そう言いながら知盛の指は、望美の首筋から肩へと流れていく。
肩から左胸へと移動していき……。
そこで、知盛の手の動きは止まった。
乳房の上に手を置いたまま……。
だが、知盛の手は望美の胸に触れているものの、いつものように性的なものを感じさせない。
不思議なことだ。

――トクトクトク……。

押し当てられた知盛の手のひらに、脈打つ心臓の音が伝わっていくのが分かる。
望美の鼓動を感じながら、知盛は目を細めた。

「俺の手のひらに余るくらいで丁度いい。

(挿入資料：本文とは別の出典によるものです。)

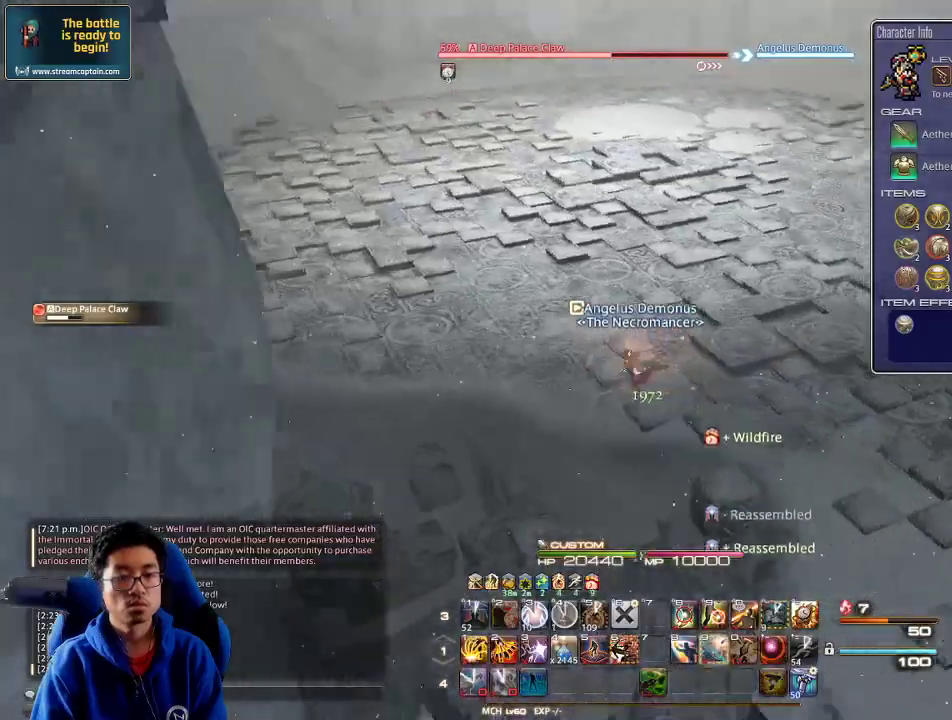
{"keys": ["a", "rbracket", "return"], "events": [[400, "return", "down"], [467, "w", "up"]]}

あまり痩せすぎるな」

婉曲に述べられているけれど、何のことを言っているのかは明らかだった。
寝転んだままの姿勢で、望美は唇を尖らせて知盛のことを軽く睨んだ。

「もう……何のこと言ってるの?」
「クッ……そんな目ができるのならば、大丈夫そうだな」

望美の反応を見て、知盛は笑った。
そして、また望美の額に触れる。
額にかかった前髪をかき分けながら、そっと梳いていく。
ほんのり蜜柑の香りのする知盛の指先。
指先から、知盛が望美のことをどれだけ心配しているのかが伝わってくる。
さっきのストレートでない言葉も、きっと彼なりの気遣い。
それを感じた望美の心は、知盛のやさしさで満たされていく……。
そして、満たされることによって、癒されていく……。
その心地よさに身を委ねながら、望美は目を閉じた。

「俺を置いて、逝くな……」

ふいに零れた知盛の言葉。

やはり、いつもと違う。
いつだって置いて逝ってしまうのは、彼の方だったのに……。
望美を残して、一人で海の底へ沈んでいってしまう。
置いて逝かないでと思っていたのは、いつも望美の方で……。
この状況は、これまでとは逆だ。
望美は、知盛の手の感触に眠りの世界へと誘われながらも、小さな声で呟いた。

「知盛……おおげさ……。ただの風邪だから……大丈夫だよ……」

望美の言葉に返事をする代わりに、知盛が笑ったような気配があった。
これまでの彼からは聞いたことのない、やさしく穏やかな笑い声。
彼がどんな笑顔を浮かべているのか確かめたかったけど、瞼が重くて上がらない。

やはり今日は、いつもと違う。
いつもの知盛じゃない。
そう感じるのは、熱があるせいなのか……。
本当にそうなのか……。

そんなことを考えながら望美は、そのまま穏やかな眠りへと入っていった。
ゆるゆると髪を撫でる知盛の手の感触に包まれながら……。

きっともうすぐ熱は下がる。
やさしい魔法の手に、こうして触れられているのだから。